◆ EXERCISE GOAL: Take nothing but the lines from the one with "right wrist: (508, 721)" through the one with "left wrist: (41, 89)" in the entries below, both ends kept, and return them exactly with pictures left out.

START GIVEN DATA

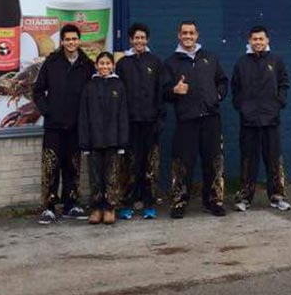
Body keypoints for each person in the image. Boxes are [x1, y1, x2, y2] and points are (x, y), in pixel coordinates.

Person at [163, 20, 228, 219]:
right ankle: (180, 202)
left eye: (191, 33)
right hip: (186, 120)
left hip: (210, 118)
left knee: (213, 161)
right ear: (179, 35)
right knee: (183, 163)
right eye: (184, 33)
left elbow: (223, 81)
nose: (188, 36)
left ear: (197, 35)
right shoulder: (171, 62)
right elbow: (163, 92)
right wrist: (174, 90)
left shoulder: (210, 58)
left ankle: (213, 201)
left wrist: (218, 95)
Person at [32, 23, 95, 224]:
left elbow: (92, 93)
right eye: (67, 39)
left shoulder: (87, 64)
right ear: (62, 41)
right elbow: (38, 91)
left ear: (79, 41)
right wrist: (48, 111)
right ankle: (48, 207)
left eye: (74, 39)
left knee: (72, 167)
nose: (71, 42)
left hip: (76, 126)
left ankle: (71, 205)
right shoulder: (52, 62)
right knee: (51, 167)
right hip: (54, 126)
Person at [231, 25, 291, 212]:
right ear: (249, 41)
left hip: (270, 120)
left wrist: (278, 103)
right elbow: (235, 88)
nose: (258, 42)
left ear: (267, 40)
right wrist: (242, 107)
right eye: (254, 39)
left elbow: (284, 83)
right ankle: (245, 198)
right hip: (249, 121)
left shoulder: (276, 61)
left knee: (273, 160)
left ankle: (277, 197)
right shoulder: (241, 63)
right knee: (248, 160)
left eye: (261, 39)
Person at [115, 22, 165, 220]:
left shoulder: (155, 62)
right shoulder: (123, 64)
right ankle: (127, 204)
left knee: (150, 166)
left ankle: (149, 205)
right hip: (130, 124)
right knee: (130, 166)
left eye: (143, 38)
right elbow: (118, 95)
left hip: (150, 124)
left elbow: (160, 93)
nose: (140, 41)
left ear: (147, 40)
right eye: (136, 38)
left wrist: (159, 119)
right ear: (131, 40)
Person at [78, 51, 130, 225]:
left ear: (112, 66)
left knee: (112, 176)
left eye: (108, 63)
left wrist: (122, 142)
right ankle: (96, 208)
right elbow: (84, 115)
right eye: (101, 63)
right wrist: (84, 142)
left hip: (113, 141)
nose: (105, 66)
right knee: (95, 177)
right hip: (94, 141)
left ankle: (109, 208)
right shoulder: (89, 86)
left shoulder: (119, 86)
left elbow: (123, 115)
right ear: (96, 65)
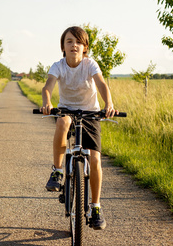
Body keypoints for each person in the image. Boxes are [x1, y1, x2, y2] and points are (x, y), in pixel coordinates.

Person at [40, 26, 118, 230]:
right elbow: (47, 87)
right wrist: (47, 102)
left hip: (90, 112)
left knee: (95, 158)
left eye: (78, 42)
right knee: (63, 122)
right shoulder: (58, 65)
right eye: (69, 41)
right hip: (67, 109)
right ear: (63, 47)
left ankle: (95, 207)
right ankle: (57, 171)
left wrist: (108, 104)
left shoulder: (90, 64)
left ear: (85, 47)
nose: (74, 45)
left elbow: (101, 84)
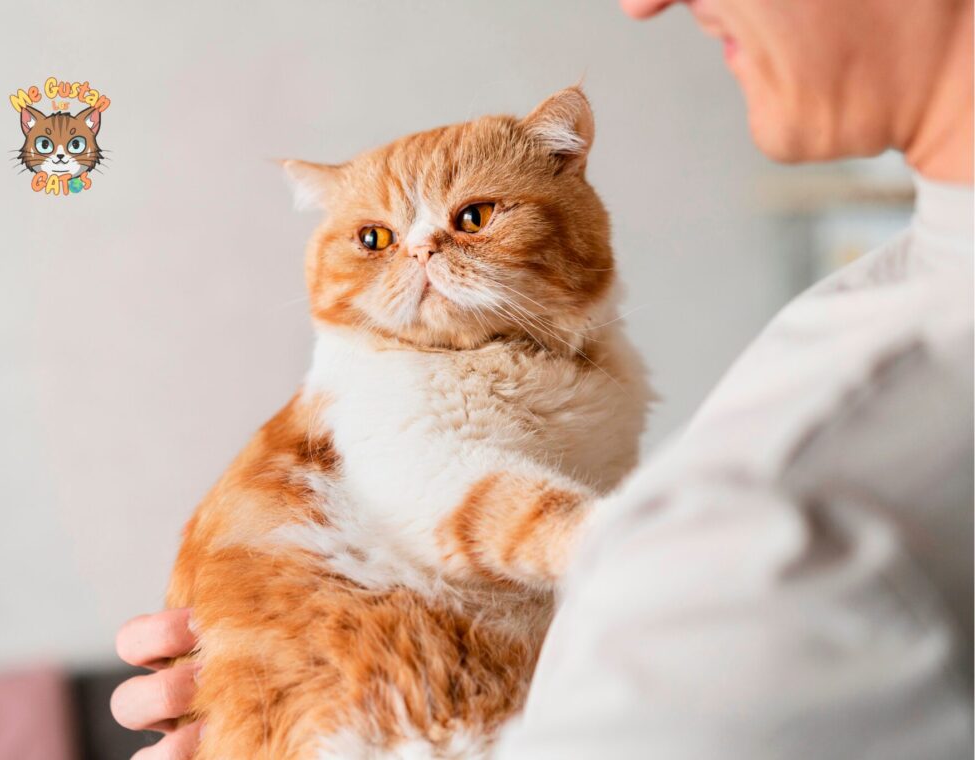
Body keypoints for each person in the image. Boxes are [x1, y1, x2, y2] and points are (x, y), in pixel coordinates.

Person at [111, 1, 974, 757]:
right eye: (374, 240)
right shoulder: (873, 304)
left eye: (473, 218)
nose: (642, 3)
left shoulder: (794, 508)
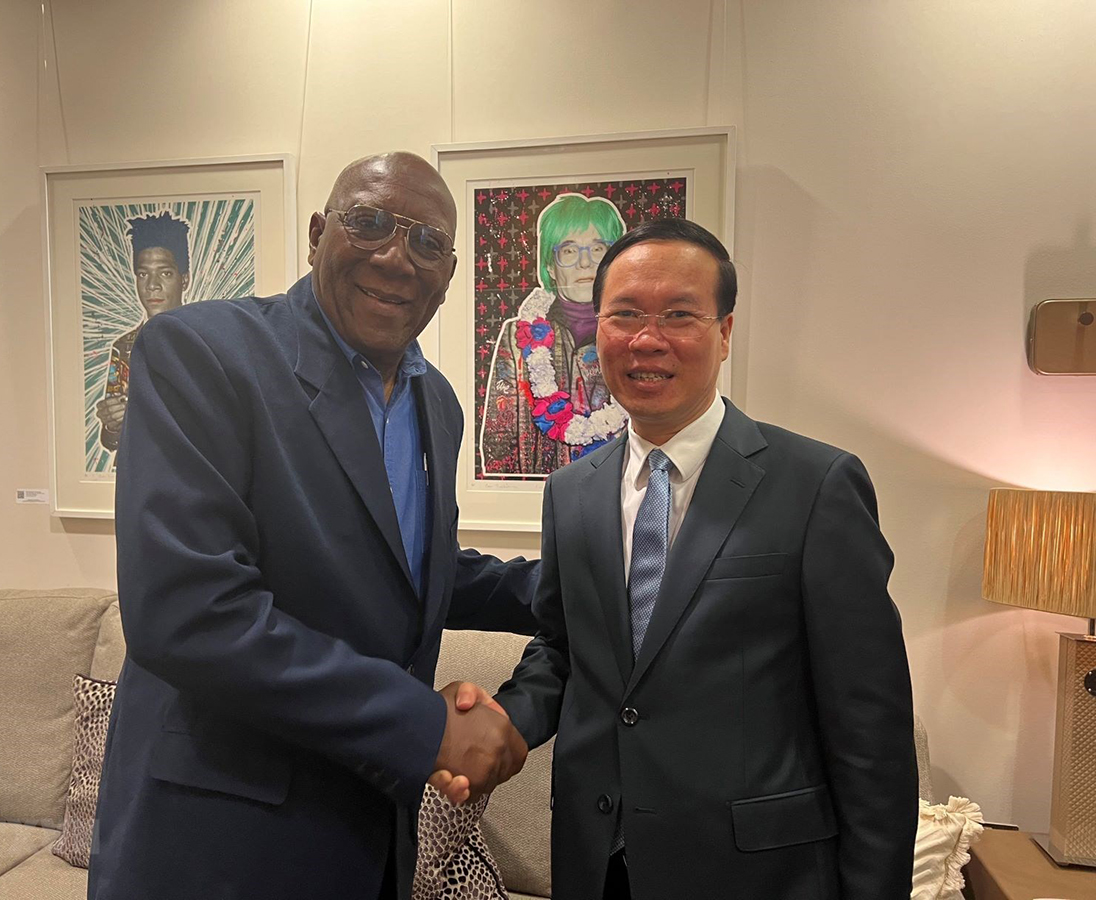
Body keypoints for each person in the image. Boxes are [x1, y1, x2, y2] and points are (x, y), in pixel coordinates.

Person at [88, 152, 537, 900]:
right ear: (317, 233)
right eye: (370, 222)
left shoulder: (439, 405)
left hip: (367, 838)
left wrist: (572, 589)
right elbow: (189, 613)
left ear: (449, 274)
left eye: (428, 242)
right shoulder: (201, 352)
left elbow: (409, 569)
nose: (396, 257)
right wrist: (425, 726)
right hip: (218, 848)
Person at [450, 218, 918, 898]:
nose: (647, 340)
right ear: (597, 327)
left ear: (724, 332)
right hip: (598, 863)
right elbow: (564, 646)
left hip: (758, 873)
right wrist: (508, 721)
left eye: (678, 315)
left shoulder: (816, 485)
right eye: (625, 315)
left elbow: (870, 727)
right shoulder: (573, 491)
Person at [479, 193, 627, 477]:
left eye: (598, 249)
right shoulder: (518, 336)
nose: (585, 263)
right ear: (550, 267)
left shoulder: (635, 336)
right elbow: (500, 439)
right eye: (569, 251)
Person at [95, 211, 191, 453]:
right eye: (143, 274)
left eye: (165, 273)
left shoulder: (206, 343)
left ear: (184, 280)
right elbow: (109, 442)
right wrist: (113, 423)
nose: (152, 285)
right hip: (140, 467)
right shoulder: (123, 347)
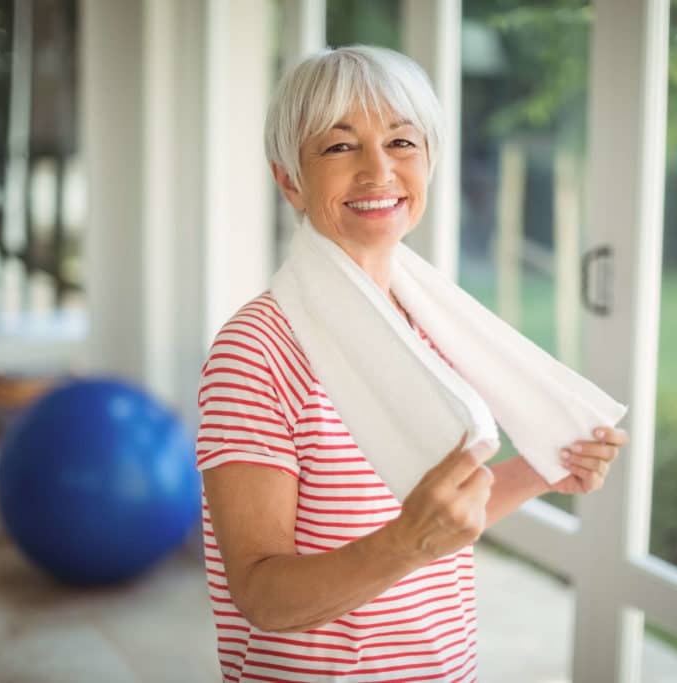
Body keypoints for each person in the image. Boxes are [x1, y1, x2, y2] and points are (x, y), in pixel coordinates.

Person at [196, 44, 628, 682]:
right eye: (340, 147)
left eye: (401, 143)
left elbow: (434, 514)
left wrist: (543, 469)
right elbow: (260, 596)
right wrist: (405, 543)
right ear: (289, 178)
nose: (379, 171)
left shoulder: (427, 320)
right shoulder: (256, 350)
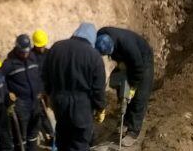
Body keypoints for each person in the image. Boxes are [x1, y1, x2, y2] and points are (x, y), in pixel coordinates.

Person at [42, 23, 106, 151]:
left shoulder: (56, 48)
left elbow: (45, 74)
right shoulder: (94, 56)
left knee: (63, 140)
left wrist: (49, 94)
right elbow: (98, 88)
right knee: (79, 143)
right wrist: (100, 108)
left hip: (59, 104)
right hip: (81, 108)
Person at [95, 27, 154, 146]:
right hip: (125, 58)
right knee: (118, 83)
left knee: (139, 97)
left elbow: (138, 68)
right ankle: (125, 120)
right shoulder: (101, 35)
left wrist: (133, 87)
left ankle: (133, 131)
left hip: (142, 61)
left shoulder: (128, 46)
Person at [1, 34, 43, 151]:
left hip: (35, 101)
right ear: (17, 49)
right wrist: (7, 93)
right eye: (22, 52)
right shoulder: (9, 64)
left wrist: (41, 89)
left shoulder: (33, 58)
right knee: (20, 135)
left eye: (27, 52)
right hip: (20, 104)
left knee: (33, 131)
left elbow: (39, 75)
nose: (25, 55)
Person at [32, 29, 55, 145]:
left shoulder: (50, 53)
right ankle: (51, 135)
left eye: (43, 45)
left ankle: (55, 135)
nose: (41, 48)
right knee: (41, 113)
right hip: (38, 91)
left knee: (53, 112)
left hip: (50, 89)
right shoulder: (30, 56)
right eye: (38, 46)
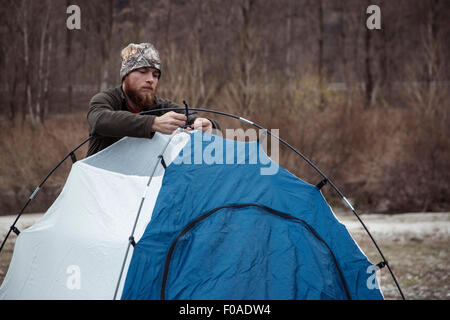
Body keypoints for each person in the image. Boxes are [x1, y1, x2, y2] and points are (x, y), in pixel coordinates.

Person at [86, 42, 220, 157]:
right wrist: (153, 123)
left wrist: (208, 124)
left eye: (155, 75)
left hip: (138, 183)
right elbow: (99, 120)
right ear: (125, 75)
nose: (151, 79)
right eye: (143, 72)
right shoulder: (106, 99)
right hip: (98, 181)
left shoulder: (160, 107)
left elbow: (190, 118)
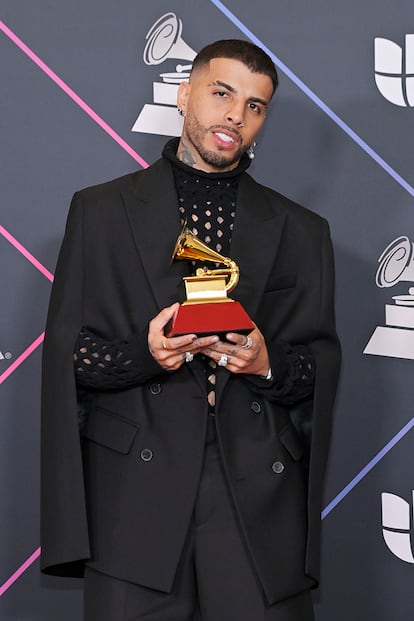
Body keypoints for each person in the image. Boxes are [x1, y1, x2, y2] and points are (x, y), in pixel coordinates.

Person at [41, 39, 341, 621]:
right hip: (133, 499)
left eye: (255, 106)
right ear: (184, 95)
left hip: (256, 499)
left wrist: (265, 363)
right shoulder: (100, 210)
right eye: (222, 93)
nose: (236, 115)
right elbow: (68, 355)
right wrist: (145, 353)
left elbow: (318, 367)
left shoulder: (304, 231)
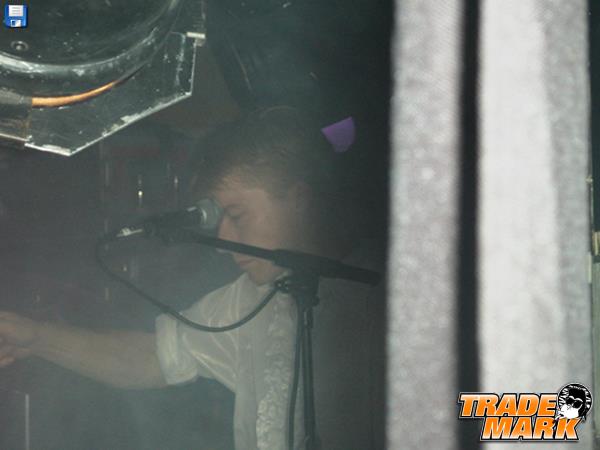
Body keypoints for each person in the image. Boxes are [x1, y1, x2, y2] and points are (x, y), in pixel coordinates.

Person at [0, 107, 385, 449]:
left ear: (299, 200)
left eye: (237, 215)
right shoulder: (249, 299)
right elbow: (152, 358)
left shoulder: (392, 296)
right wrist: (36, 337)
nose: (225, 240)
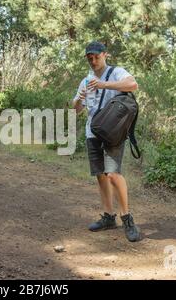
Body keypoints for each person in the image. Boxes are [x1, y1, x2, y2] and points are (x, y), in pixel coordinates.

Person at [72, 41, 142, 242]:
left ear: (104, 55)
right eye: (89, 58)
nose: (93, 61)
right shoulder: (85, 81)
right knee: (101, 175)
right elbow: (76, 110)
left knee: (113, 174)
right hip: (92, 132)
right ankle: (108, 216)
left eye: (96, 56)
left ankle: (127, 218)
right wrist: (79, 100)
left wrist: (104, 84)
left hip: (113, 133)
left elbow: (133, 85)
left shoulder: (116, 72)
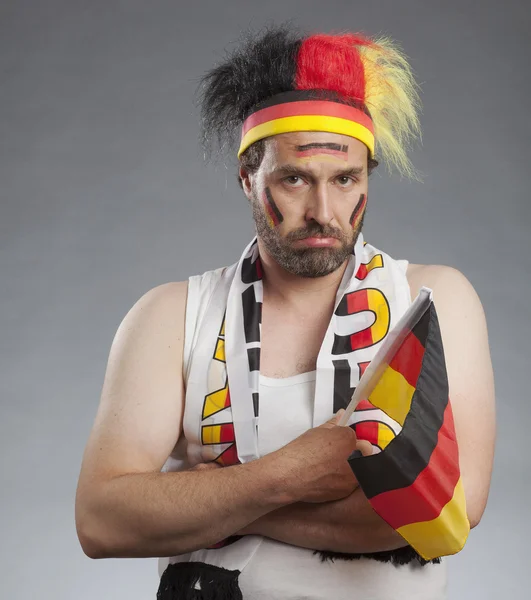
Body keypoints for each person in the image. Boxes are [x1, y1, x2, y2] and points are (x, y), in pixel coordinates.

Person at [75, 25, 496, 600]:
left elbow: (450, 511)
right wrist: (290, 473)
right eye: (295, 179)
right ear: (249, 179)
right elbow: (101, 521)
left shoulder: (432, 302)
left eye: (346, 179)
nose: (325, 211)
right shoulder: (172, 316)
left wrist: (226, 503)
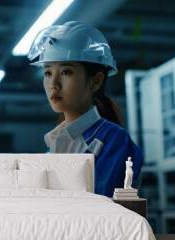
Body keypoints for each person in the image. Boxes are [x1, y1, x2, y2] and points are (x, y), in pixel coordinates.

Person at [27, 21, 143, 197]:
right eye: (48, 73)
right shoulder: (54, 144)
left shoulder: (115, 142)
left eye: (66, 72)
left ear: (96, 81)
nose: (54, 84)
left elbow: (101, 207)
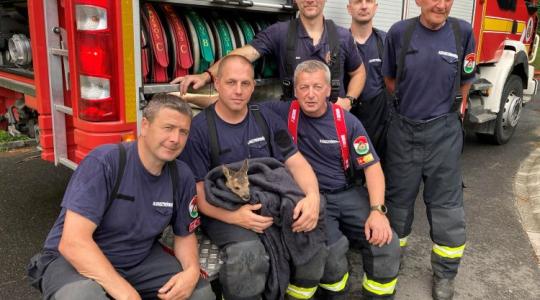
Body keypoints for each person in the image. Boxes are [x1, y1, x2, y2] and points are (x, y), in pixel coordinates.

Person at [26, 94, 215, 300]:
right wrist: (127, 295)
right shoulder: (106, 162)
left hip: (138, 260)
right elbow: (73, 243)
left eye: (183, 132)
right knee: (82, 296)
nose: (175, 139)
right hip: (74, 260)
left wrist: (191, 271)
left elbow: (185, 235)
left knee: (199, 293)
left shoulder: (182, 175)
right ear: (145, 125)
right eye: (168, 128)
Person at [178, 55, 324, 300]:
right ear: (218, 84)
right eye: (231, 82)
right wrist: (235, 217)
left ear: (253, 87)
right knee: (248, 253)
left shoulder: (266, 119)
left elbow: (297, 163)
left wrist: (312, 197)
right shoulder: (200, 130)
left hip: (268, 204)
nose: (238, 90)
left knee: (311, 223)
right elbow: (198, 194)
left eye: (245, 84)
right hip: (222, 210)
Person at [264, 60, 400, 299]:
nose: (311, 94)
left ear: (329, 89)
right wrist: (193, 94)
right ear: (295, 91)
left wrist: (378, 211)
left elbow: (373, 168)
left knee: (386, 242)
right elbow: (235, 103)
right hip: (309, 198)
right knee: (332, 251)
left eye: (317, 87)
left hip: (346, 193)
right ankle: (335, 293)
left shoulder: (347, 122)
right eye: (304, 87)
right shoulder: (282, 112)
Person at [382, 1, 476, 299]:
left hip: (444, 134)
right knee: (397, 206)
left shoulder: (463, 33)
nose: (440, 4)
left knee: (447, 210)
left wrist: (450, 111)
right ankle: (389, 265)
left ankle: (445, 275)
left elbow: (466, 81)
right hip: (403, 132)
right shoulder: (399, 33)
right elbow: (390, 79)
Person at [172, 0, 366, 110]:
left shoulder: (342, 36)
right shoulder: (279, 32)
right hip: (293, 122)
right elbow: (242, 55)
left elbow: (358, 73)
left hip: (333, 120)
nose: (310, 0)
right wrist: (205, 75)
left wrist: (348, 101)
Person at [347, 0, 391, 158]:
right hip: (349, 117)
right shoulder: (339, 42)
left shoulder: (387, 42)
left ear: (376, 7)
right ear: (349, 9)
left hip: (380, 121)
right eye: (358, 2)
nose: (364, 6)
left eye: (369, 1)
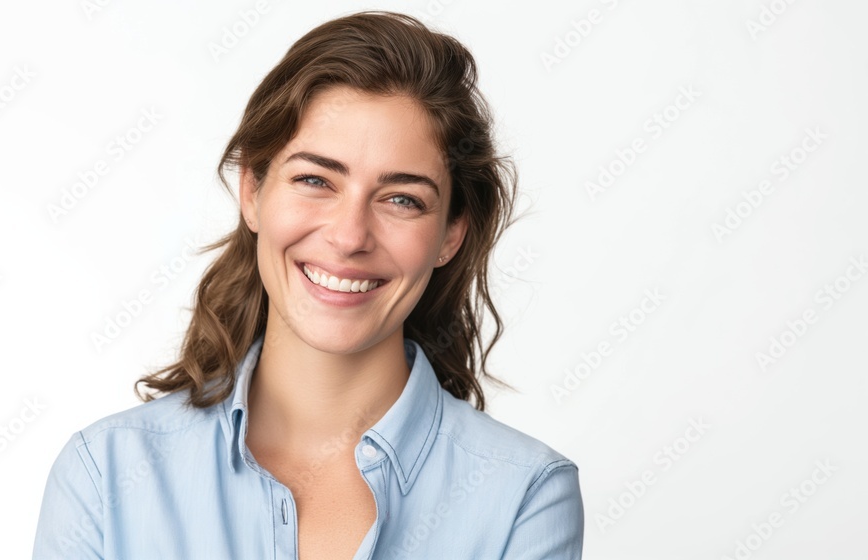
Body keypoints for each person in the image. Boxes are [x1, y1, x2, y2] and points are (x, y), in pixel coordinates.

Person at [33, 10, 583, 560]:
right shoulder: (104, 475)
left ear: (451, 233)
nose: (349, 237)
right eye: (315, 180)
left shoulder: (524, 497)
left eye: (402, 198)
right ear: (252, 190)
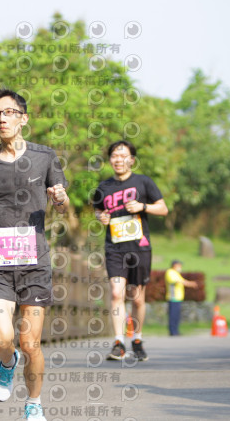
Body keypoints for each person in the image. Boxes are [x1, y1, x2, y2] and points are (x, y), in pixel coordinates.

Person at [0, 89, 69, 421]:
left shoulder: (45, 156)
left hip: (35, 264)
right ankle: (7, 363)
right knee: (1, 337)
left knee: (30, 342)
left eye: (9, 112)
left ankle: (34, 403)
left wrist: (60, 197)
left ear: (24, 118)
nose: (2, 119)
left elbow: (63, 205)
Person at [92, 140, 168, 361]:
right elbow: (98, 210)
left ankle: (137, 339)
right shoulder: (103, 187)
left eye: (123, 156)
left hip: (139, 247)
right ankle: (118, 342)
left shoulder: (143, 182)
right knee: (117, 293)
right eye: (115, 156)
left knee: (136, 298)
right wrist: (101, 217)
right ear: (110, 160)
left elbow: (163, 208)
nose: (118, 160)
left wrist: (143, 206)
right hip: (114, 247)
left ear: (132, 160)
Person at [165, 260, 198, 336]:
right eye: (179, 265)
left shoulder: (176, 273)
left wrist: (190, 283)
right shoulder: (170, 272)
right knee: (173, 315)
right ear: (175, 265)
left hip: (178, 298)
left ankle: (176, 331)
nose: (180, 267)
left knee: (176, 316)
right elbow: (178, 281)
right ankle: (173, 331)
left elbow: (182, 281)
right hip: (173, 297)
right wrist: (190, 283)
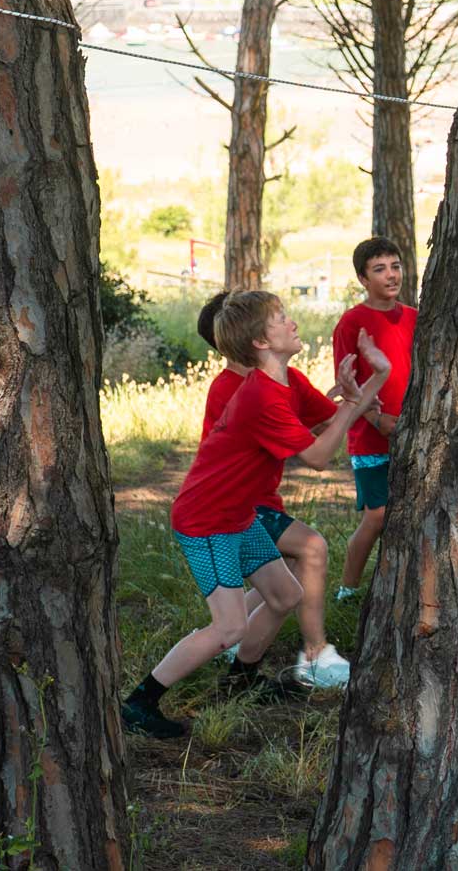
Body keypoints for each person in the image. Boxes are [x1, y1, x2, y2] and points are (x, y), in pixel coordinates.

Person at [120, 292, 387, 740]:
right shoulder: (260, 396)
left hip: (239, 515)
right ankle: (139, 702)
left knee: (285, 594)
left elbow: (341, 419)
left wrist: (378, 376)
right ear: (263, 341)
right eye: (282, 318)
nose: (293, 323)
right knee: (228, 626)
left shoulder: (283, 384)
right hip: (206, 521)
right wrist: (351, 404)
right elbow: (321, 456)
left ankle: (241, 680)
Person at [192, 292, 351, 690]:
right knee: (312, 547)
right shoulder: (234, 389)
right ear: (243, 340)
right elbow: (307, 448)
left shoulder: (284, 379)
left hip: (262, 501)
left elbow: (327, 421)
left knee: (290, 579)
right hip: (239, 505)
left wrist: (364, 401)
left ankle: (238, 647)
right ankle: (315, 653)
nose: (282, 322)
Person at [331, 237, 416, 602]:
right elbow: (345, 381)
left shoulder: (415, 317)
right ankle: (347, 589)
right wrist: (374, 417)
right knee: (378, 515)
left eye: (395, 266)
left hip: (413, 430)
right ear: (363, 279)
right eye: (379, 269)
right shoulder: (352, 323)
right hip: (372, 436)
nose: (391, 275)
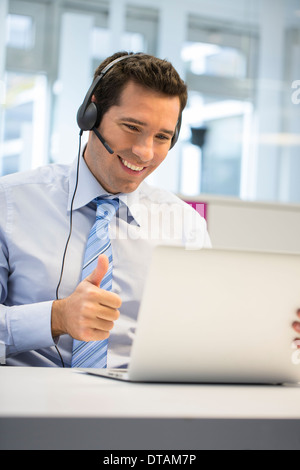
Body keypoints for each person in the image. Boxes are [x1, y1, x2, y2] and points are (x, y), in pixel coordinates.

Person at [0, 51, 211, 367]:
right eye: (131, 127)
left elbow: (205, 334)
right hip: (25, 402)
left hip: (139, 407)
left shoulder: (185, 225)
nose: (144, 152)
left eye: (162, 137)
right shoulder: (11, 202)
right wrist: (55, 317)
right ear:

END GIVEN DATA

◆ ANSWER AREA:
right wrist: (508, 721)
left eye: (678, 315)
left shoulder: (816, 485)
right eye: (625, 315)
left elbow: (870, 727)
right shoulder: (573, 491)
Person at [479, 193, 627, 477]:
left eye: (598, 249)
right shoulder: (518, 336)
nose: (585, 263)
right ear: (550, 267)
left shoulder: (635, 336)
right elbow: (500, 439)
right eye: (569, 251)
Person at [95, 211, 191, 453]:
right eye: (143, 274)
left eye: (165, 273)
left shoulder: (206, 343)
left ear: (184, 280)
right elbow: (109, 442)
right wrist: (113, 423)
nose: (152, 285)
right hip: (140, 467)
right shoulder: (123, 347)
Body keypoints for each person in the image. Boxes are [x1, y1, x2, y2] and points are (x, y), in pixel coordinates.

Person at [196, 44, 628, 682]:
right eye: (340, 147)
left eye: (401, 143)
left elbow: (434, 514)
left wrist: (543, 469)
right elbow: (260, 596)
right wrist: (405, 543)
right ear: (289, 178)
nose: (379, 171)
left shoulder: (427, 320)
right shoulder: (256, 350)
Body keypoints for each person in the image. Boxes are [x1, y1, x2, y2] and points are (x, y), in pixel coordinates.

Person at [42, 23, 106, 151]:
left shoulder: (56, 48)
left elbow: (45, 74)
right shoulder: (94, 56)
left knee: (63, 140)
left wrist: (49, 94)
right elbow: (98, 88)
right knee: (79, 143)
right wrist: (100, 108)
left hip: (59, 104)
right hip: (81, 108)
Person at [95, 27, 154, 146]:
right hip: (125, 58)
right knee: (118, 83)
left knee: (139, 97)
left elbow: (138, 68)
right ankle: (125, 120)
right shoulder: (101, 35)
left wrist: (133, 87)
left ankle: (133, 131)
left hip: (142, 61)
left shoulder: (128, 46)
Person at [1, 34, 43, 151]:
left hip: (35, 101)
right ear: (17, 49)
right wrist: (7, 93)
right eye: (22, 52)
right shoulder: (9, 64)
left wrist: (41, 89)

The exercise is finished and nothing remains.